Buttercup, again: “When I pointed out that public broadcasting employees like to say that public broadcasting exists to deliver programming to the audience, and commercial broadcasting exists to deliver the audience to advertisers, I figured someone would take the opportunity to point out the similarities between ads on commercial TV/radio and those on public. Thanks, Walt of Wayzata!

“I agree that underwriting messages can look and sound like ads. The fundamental difference, however, is that the ‘ads’ on public TV or radio do not interrupt the program. Once your favorite program has begun, you can enjoy it in its entirety without interruption.

“It seems to me that a fairly large portion of the audience believes that the words ‘public broadcasting’ mean ‘free broadcasting.’ Radio and television programs are increasingly expensive to produce. Money is needed for payroll, utilities, computers, building and tower maintenance, equipment, ad almost infinitum. Corporate sponsors (underwriters in PBS lingo) are increasingly demanding more recognition for their support, so we get underwriting messages that look like the ads you see or hear on commercial TV and radio.

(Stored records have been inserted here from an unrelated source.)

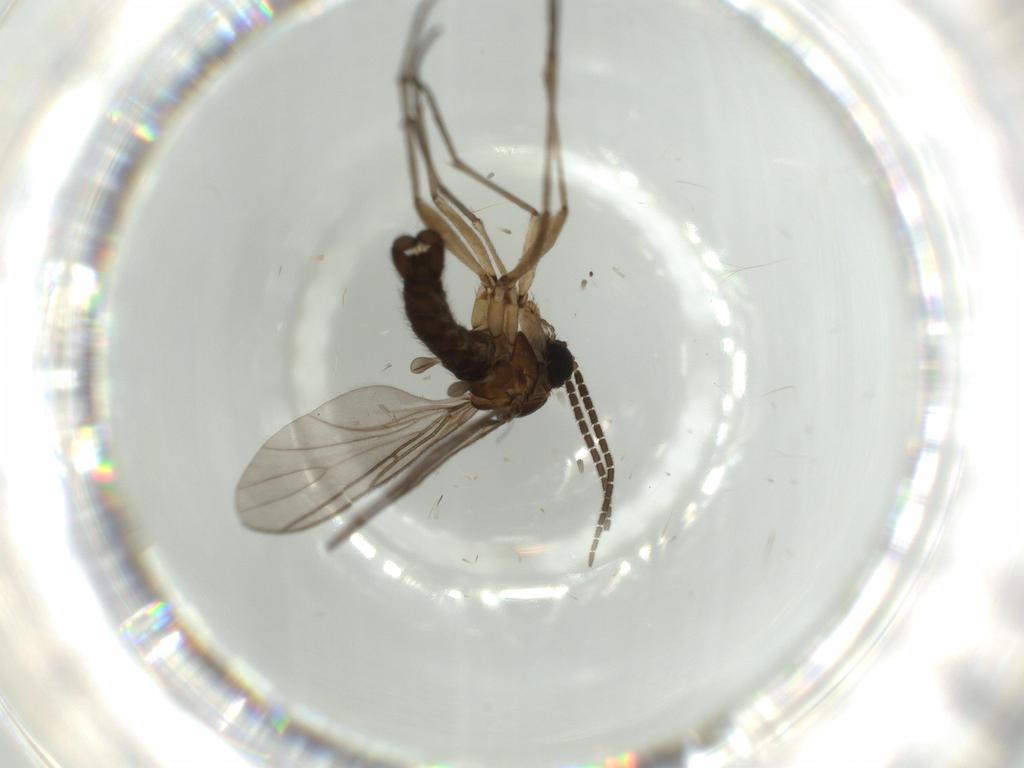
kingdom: Animalia
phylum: Arthropoda
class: Insecta
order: Diptera
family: Sciaridae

“And as long as I’m on the subject, I might as well mention pledge drives. Nobody likes them. But they serve two very important purposes: The obvious one is fundraising; the second, less obvious, is they allow individual listeners to be counted in a meaningful way. Corporations and foundations need proof that a community values the local public broadcaster, so they always want to know how many individuals have donated and how much have they given.

“So Walt, it’s obvious from your message that you watch public TV and listen to public radio. I sincerely hope you donate to both organizations.”

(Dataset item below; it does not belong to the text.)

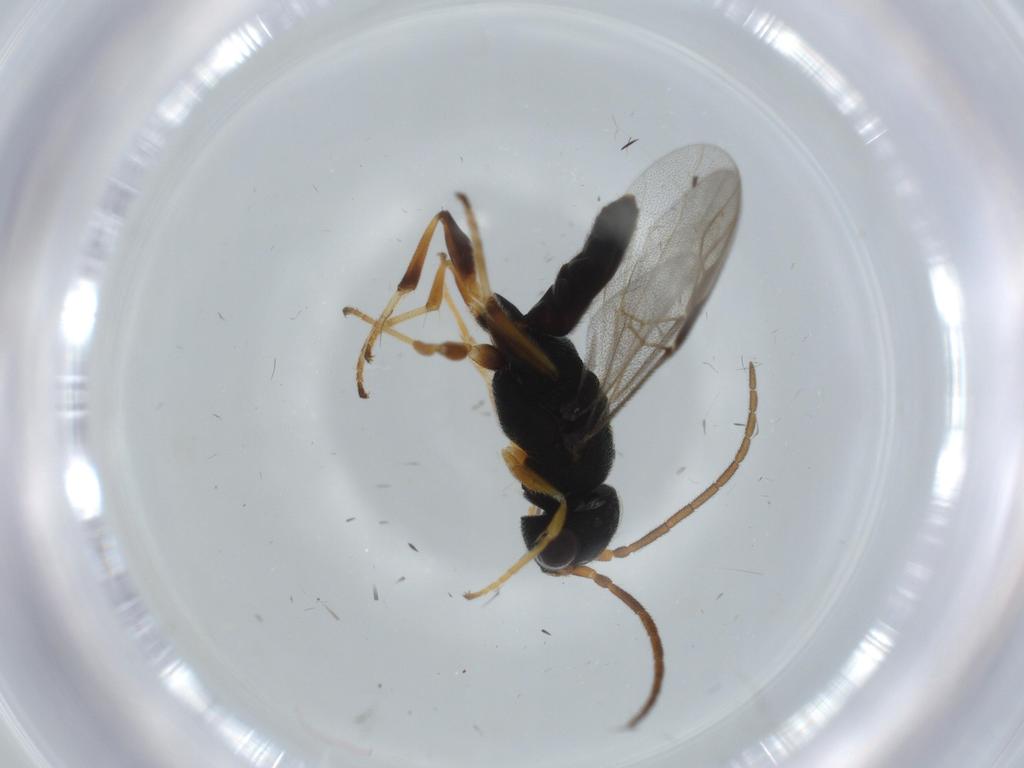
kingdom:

Baader-Meinhof Phenomenon?

Farmer Jeff (heretofore known, here [and possibly elsewhere], as the world’s foremost zucchini critic): “Subject: Baader-Meinhof moment if ever I had one!

“OK, I am finally convinced of the uncanny reality of the Baader-Meinhof Phenomenon.

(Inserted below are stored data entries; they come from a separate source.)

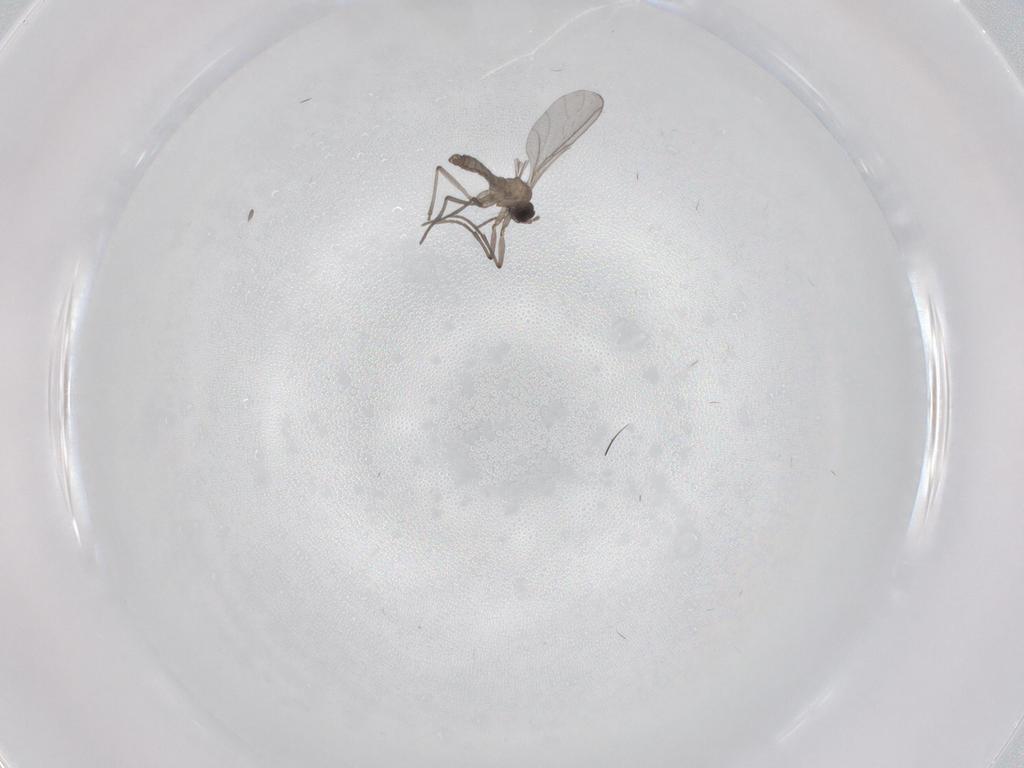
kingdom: Animalia
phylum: Arthropoda
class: Insecta
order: Diptera
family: Sciaridae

“Two days ago, while minding my own business and checking news on the CNN homepage, I encountered the word ‘Schadenfreude.’ I had to look up the meaning yet again, but then, as happens so often, I was reminded that I had looked it up before. That almost created a déjà vu moment, which led me to wonder if there was some sort of neural and/or neurotransmitter connection between Baader-Meinhof Phenomena and déjà vu moments. That, however, raises the question as to how much of either phenomenon is internal versus external versus both. Perhaps unprovable.

“At any rate, as regards the word ‘Schadenfreude,’ a couple of hours after reading it online, I resumed reading my current novel and was taken aback by finding its use in the novel’s current scheme of things.

“May life be full of more déjà vu moments and less Schadenfreude.”

BULLETIN BOARD SAYS: Not to be the moral equivalent of a rotting zucchini, but . . . the circumstances you describe do not constitute a Baader-Meinhof — as demonstrated by those two simple words “yet again.” A true Baader-Meinhof involves the first two encounters within 24 hours; yours, per your testimony, were at least the second and third.

We hasten to add that we take absolutely no pleasure in your misfortune.

Band Name of the Day: The Prisoners of Tradition

Website of the Day: “THE SUNDAY LONG READ: The best longform journalism. Every Sunday.”